══ 文本部分 ══

Wuhan Science and Technology Plan Project
为构建TK、gE和gI基因缺失的伪狂犬病病毒（pseudorabies virus, PRV)，采用CRISPR/Cas9介导的同源重组技术对实验室分离的PRV HB2017株进行基因编辑，并利用蚀斑纯化等方法获取基因缺失株。随后，采用PCR、基因测序、间接免疫荧光试验、生长曲线测定及动物实验等对基因缺失株的特性进行了初步研究。结果表明：PRV HB2017株的TK、gE和gI基因已缺失，缺失毒株PRV HB2017ΔTKΔgE/gI与亲本毒株PRV HB2017株在PK-15细胞中的生长曲线差异不明显且具有较高的病毒滴度，PRV HB2017ΔTKΔgE/gI株具有安全性高、遗传稳定性和免疫原性好等优点。

═══
══ 研究数据 ══

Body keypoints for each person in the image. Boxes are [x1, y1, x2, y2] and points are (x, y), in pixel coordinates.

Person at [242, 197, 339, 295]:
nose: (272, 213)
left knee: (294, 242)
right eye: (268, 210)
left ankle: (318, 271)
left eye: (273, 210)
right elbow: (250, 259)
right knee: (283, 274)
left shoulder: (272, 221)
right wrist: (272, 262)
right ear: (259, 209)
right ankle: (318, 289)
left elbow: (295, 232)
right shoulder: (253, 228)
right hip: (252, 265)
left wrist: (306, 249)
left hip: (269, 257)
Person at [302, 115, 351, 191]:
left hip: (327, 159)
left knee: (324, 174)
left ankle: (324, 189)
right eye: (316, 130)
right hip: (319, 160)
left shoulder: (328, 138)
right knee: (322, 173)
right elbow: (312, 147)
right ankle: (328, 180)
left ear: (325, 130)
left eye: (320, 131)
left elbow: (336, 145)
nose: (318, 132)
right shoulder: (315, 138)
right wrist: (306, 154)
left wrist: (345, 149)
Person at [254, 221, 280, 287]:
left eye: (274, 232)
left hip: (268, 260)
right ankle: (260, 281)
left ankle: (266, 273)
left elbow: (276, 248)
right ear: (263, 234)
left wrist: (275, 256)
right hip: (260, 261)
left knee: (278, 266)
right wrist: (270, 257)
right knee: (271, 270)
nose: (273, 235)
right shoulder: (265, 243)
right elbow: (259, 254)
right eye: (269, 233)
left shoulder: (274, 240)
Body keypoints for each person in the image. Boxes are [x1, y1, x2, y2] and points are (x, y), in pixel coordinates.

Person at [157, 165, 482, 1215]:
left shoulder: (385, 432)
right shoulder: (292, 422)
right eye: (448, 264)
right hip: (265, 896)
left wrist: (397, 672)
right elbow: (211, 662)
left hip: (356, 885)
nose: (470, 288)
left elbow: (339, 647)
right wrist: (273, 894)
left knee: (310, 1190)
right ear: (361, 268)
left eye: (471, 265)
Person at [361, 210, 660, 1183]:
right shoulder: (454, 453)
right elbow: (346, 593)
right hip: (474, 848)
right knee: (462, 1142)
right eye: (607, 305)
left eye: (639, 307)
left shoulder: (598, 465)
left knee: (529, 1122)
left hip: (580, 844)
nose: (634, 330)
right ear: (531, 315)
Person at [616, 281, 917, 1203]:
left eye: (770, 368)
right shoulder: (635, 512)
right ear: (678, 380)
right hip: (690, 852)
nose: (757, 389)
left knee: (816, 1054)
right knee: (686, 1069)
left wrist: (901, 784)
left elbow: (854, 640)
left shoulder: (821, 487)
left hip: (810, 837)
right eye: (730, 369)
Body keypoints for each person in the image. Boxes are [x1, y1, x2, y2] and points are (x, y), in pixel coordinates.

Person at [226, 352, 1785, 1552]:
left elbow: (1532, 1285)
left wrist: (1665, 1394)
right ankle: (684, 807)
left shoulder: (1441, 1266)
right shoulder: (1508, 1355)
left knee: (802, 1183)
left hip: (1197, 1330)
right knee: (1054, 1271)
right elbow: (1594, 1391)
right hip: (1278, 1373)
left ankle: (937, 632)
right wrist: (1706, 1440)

═══

▶ **你的任务**
请逐字复述上面关于伪狂犬病病毒基因缺失株的整段文本。

▶ **你的回答**
Wuhan Science and Technology Plan Project
为构建TK、gE和gI基因缺失的伪狂犬病病毒（pseudorabies virus, PRV)，采用CRISPR/Cas9介导的同源重组技术对实验室分离的PRV HB2017株进行基因编辑，并利用蚀斑纯化等方法获取基因缺失株。随后，采用PCR、基因测序、间接免疫荧光试验、生长曲线测定及动物实验等对基因缺失株的特性进行了初步研究。结果表明：PRV HB2017株的TK、gE和gI基因已缺失，缺失毒株PRV HB2017ΔTKΔgE/gI与亲本毒株PRV HB2017株在PK-15细胞中的生长曲线差异不明显且具有较高的病毒滴度，PRV HB2017ΔTKΔgE/gI株具有安全性高、遗传稳定性和免疫原性好等优点。